Robot Imitation by Action Understanding, Mirroring, and Interactions
- Author(s): Liu, Hangxin
- Advisor(s): Zhu, Song-Chun
- et al.
This dissertation rethinks the problem of robot imitative learning given human demonstrations and proposes a holistic framework to unify three challenges: (i) understanding the actions being imitated, (ii) producing proper imitative behaviors, and (iii) interacting effectively with humans. Considering a complex manipulation task of opening medicine bottles, some key actions of pushing or squeezing are critical in unlocking the bottles, but can hardly be recognized from pure visual observations. Therefore, a glove-based system is firstly presented together with a demonstration collection pipeline to understand the actions from a functional perspective that incorporates hand movements and goal states and from a physical perspective that focuses on the forces to reach the states. This heterogeneous information is integrated by a Temporal And-Or Graph (T-AOG) grammar representation, which also captures the hierarchical structure of the task. Sampling from the T-AOG generates a valid action sequence to accomplish the task.
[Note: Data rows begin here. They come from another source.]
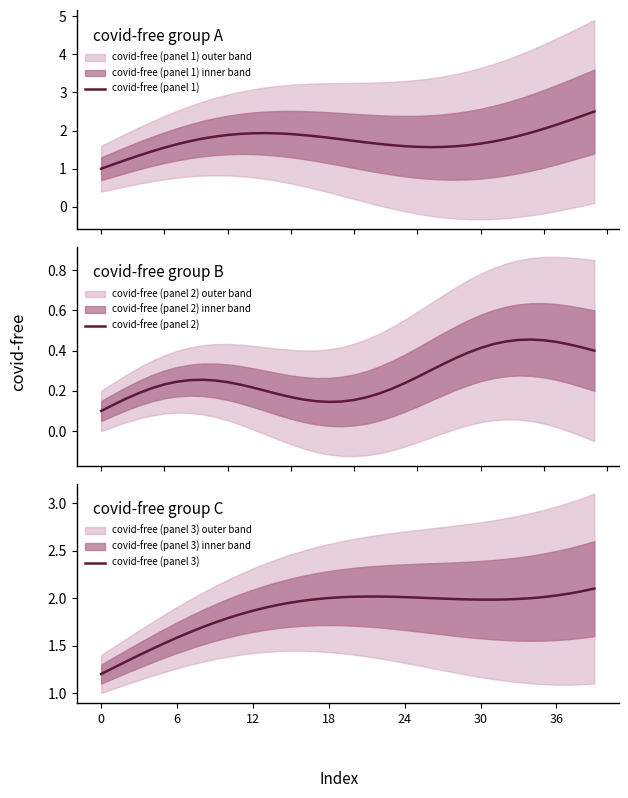

Reading right to left, extract all data points from this chart.

covid-free (panel 1): 2.5	2.4	2.3	2.2	2.0	1.9	1.9	1.8	1.7	1.7	1.6	1.6	1.6	1.6	1.6	1.6	1.6	1.7	1.7	1.7	1.8	1.8	1.8	1.9	1.9	1.9	1.9	1.9	1.9	1.9	1.8	1.8	1.7	1.6	1.6	1.5	1.3	1.2	1.1	1.0
covid-free (panel 2): 0.4	0.4	0.4	0.4	0.5	0.5	0.5	0.4	0.4	0.4	0.4	0.4	0.3	0.3	0.3	0.2	0.2	0.2	0.2	0.2	0.1	0.1	0.1	0.2	0.2	0.2	0.2	0.2	0.2	0.2	0.3	0.3	0.3	0.2	0.2	0.2	0.2	0.2	0.1	0.1
covid-free (panel 3): 2.1	2.1	2.0	2.0	2.0	2.0	2.0	2.0	2.0	2.0	2.0	2.0	2.0	2.0	2.0	2.0	2.0	2.0	2.0	2.0	2.0	2.0	2.0	2.0	2.0	1.9	1.9	1.9	1.8	1.8	1.7	1.7	1.6	1.6	1.5	1.5	1.4	1.3	1.3	1.2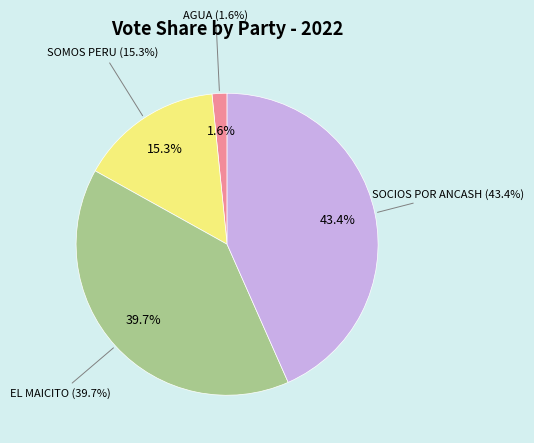

True or false: MOVIMIENTO REGIONAL EL MAICITO accounts for 46% of the total.

False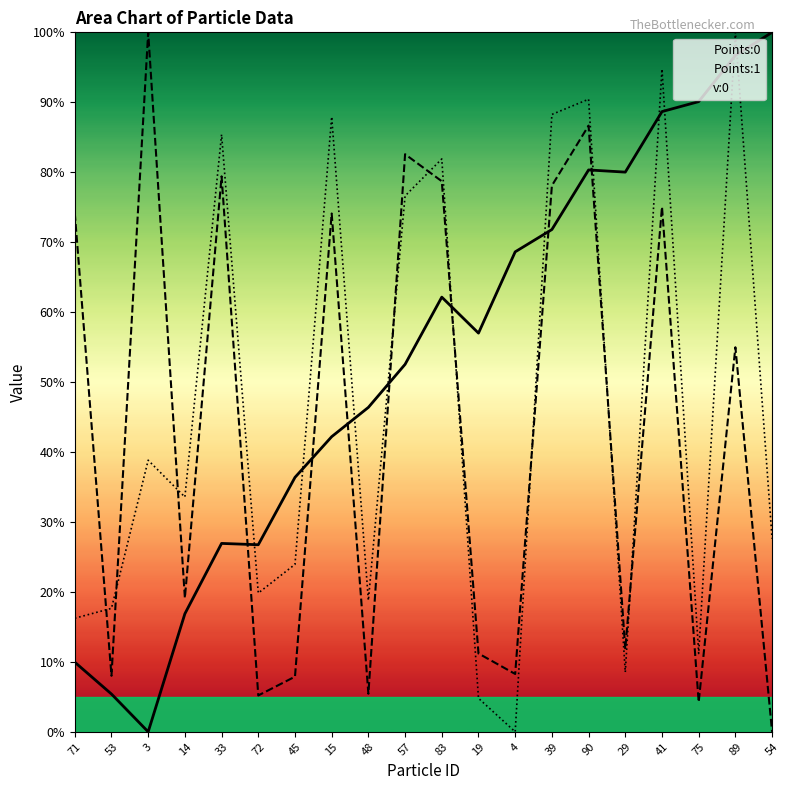

At 53, list the series in order from largest to smallest.

v:0, Points:1, Points:0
To transfer this skill to a robot, a mirroring approach is then proposed for a robot to infer functionally equivalent actions that can produce a similar force pattern in a physics-based simulation and achieve the same goal in changing object states, naturally bridging the action perception and production in robot imitation. In addition, using such a grammar representation is advantageous in tracking object states and accumulating robot knowledge from multiple views over a long period of time. Based on these, a joint inference algorithm is proposed to infer human (false-)beliefs and overcome the ambiguity in visual detections. Finally, this dissertation studies how different forms of explanation generated from the representation prompt human trusts in a robotic system and develops an Augmented Reality (AR) interface that allows users to interactively supervise a robot’s decision-making process and intervene by patching its knowledge represented by a T-AOG. Having a T-AOG representation as the core, this dissertation seeks to unify the perception, learning, planning, and interaction problems in robot imitation.